I was at church and we always pray before hand (we call it the engine room). I went in and said, “Father I invite you here today, this is your house and you run it the way you want, we are willing to do what ever you request” one of the girls said, the room got thick when I started praying, that is a sign of his presence. I said that night I invited him in, he will not intrude he is so polite and its so very true.

When I pray I tell him father what ever you do will be done with the utmost love. So I give you permission to do anything yes there may be times I need to take a breath, but do it. I am your willing servant.

And with that my journey began, change started to take place.

Glory be to the King of kings the father of all. Go to a quiet place and have a chat, he is waiting for you. If you trust one thing trust this.

May blessings come your way.

Purification can be hard

I was discussing on one of my very quick blogs, that I was trying to get things up and running at home.

Well here I am, I feel like I been away a long time, but I really think that is because the old me has been going and I am getting to know the new.

Like I said I have been praying mostly from 12 to 3 am this watch is for marriages and is when most evil is at work, rapes etc, so I have been going into battle. Because I have had the time to do it, I have enjoyed my uninterrupted time with the Lord.

My last break through was when I was praying and all of a sudden I felt myself as a little girl, the one who had been hurt so badly. I forgave those who had hurt her and released them, I have to tell you things changed from then on.

Yes its is not completely done, but the biggest thing was to tell that part of myself it wasn’t her fault she had no control and from now on I stand as a grown woman.

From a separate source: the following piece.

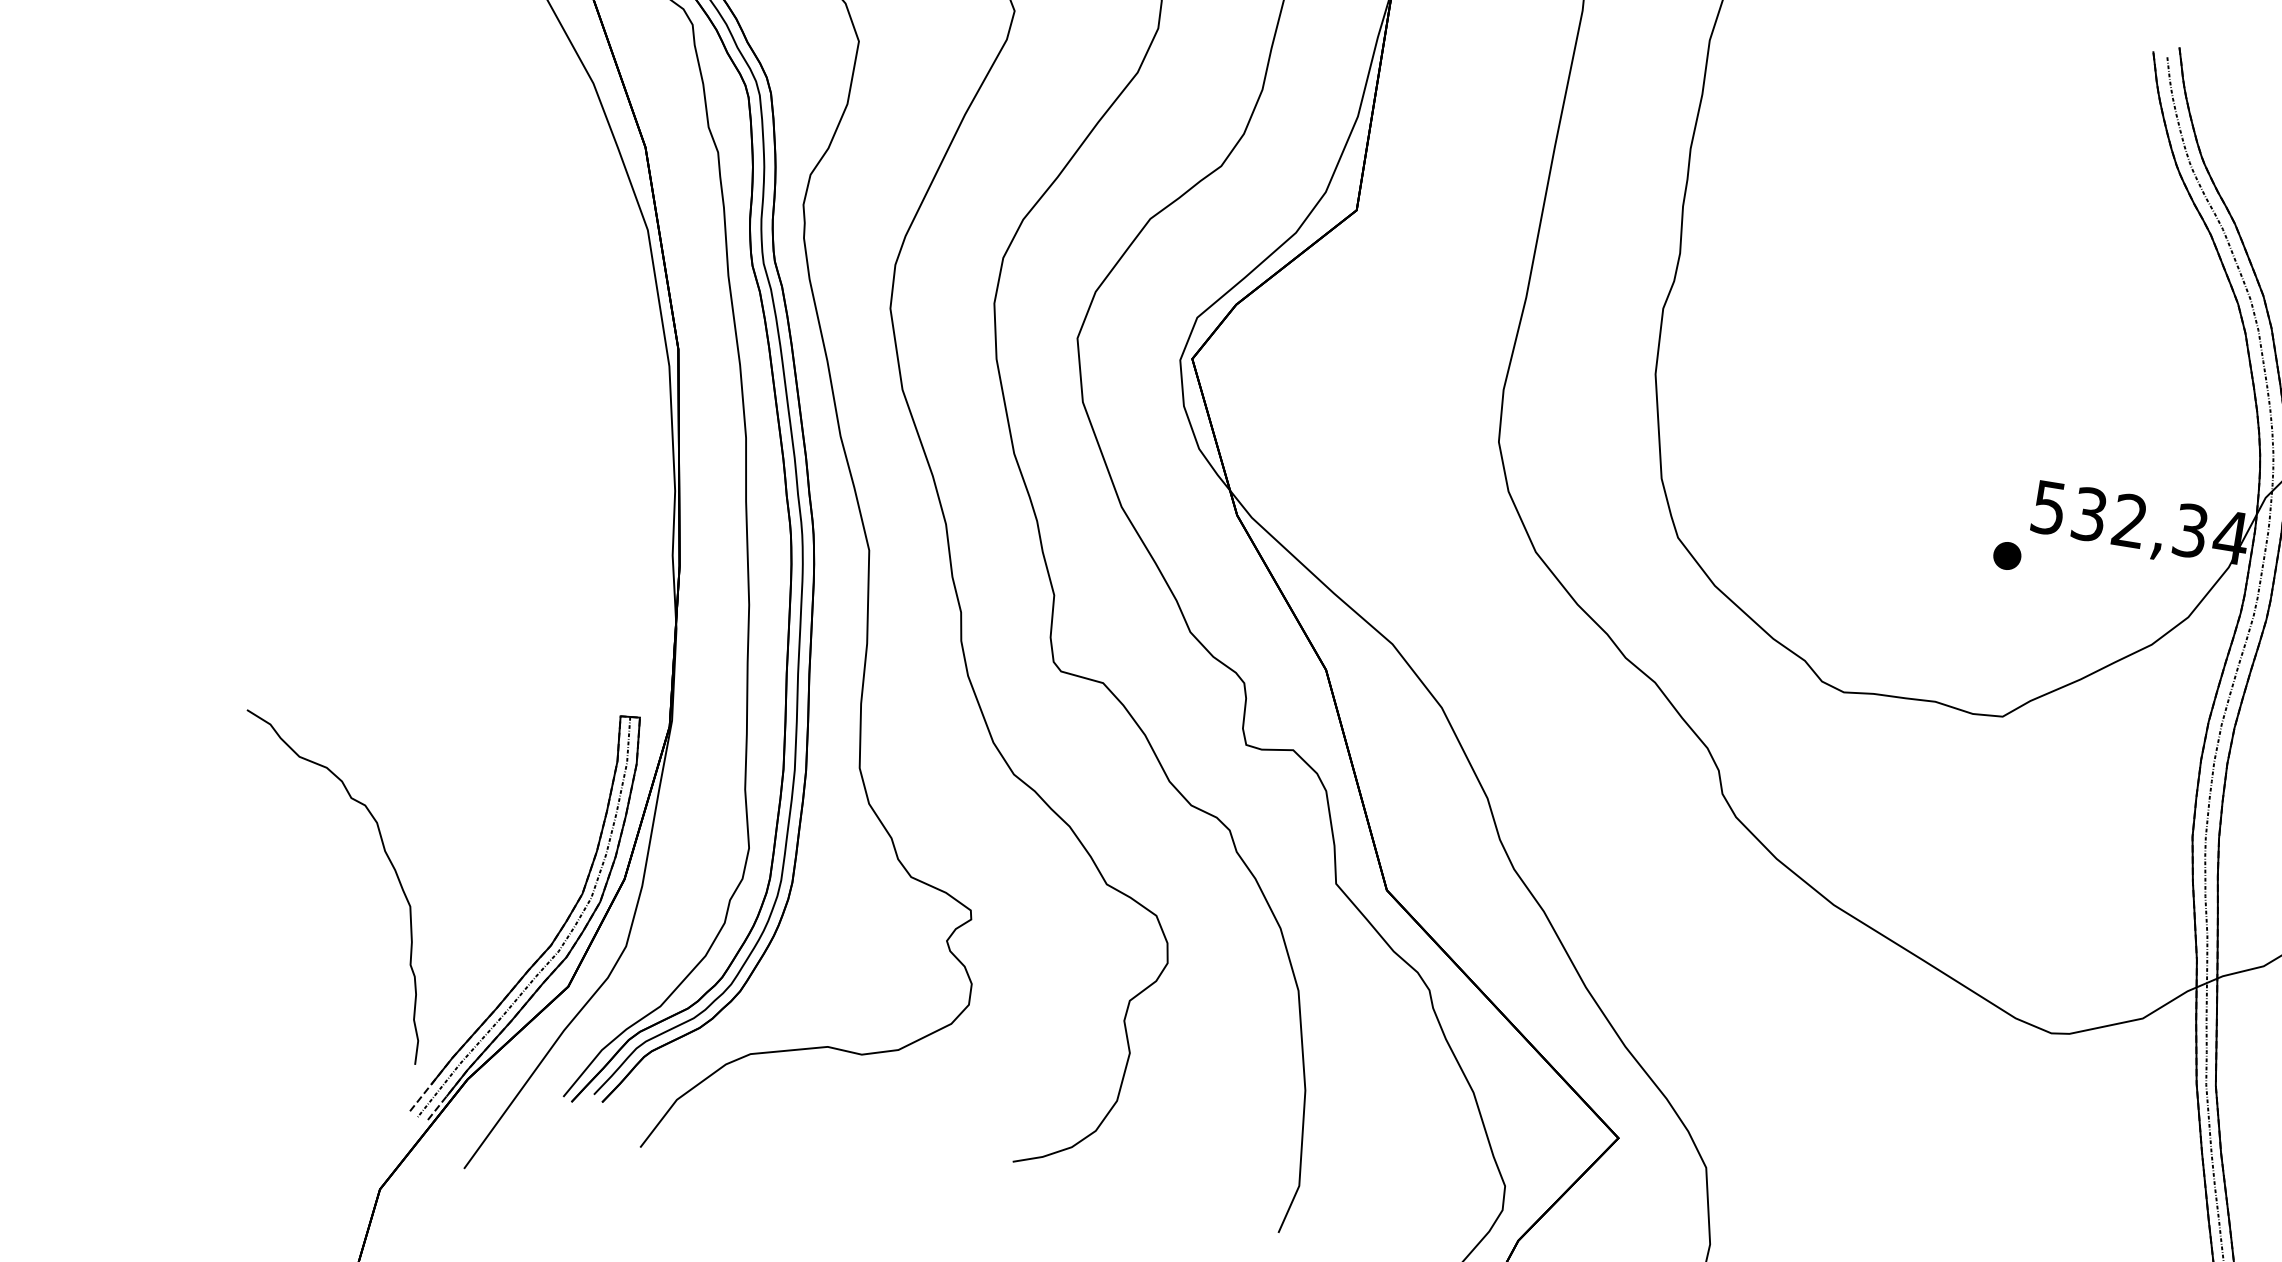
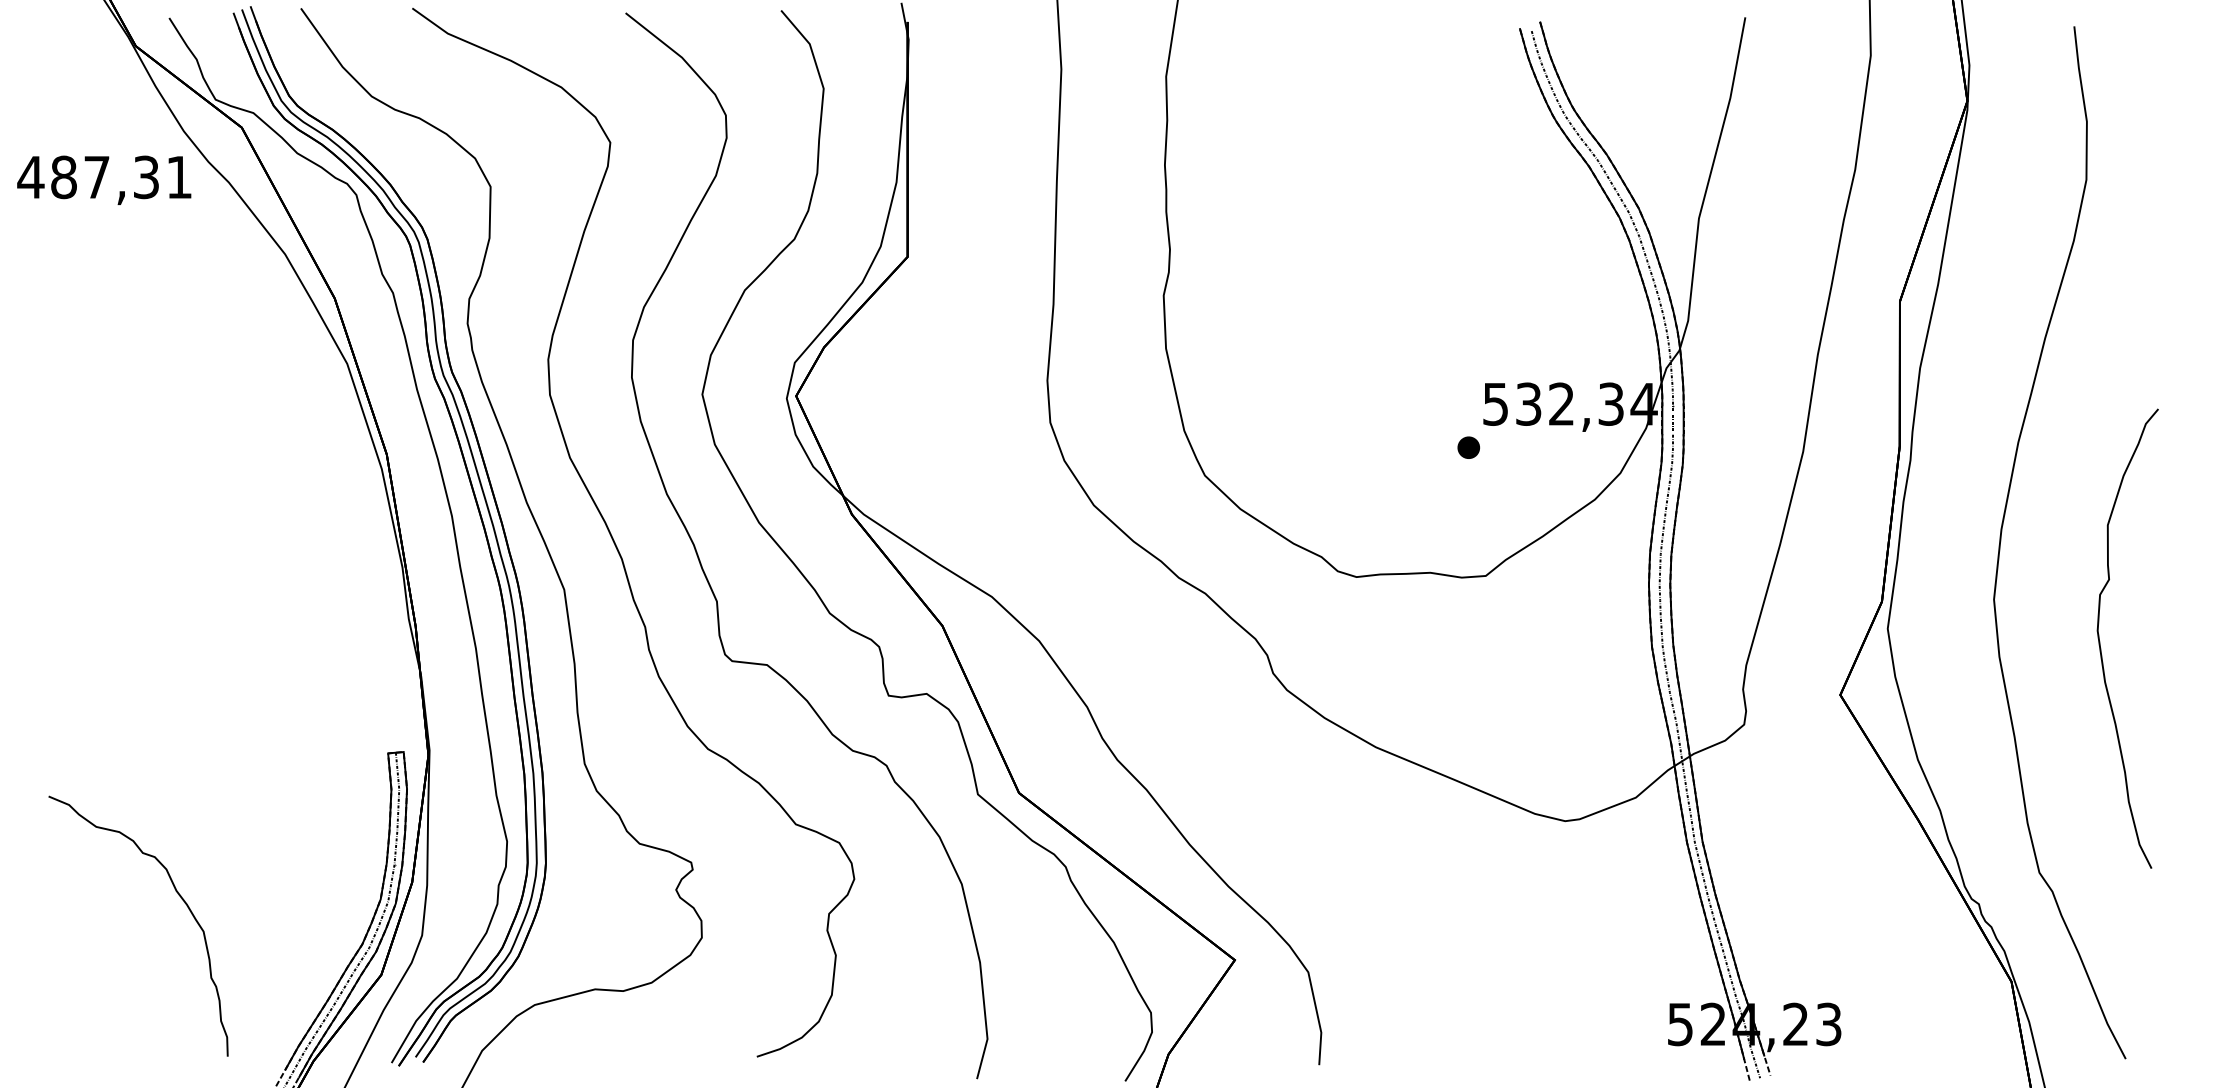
part: (386, 857) -> (178, 895), moved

That I have the power to change what I do, I choose to become obedient to hasten the fulfillment of the preceding word.

The main thing here I CHOOSE not the devil, not the man down the street, but ME.

I am in the process of being purified and its been a struggle but their is always a better place when you make the change.

I am about to cross over, major things are about to take place and I will not be stopped.

The Lord wins again, yahoo.

Update on church website

Still trying to get through to IT to get this attached but if you google River of Fire Ministries, Sunbury which I am going to learn things need updating you will see where I am.

I am in his house that he is doing a great work in at the moment.

The river from heaven is white hot and on fire, praise the Lord

Be blessed

I am being blocked but never will give up

I am trying to get my home computer working, lets just say I think the devil is trying to block me. He cannot stop the flow from heaven.

God is working on me at this time to purify me, the old me is going out, to bring in the new.

Personally I cannot wait, I have felt every push and his hands on me molding me into how he sees me. I have felt the oil being squeezed out of me and that is all good in the end.

Yes it has been very uncomfortable but I know I must trust this, I must trust that what is coming is beyond my discomfort and is greater than any words and I have to admit a lot of the time I have not liked the old me.

But I have to grow, I am capable of so much and he has told me he wants to use me so if I don’t grow threw it how can I understand someone else’s journey.

I will not stick my head in the sand, I just want to go from glory to glory. My journey I am sharing with you but I am here and I do have a lot to share that will inspire.

When I am quiet great things are happening so just know when I am back on full speed will happen and you will be so inspired by what I have to share about my journey you wont be able to help yourself  but get excited.

Jesus loves me enough to transform me and that not just happen I am being birthed into new and exciting things to come.

Remember I am here and praying for you, I am on the 12 to 3 am watch depending on what time I feel the need.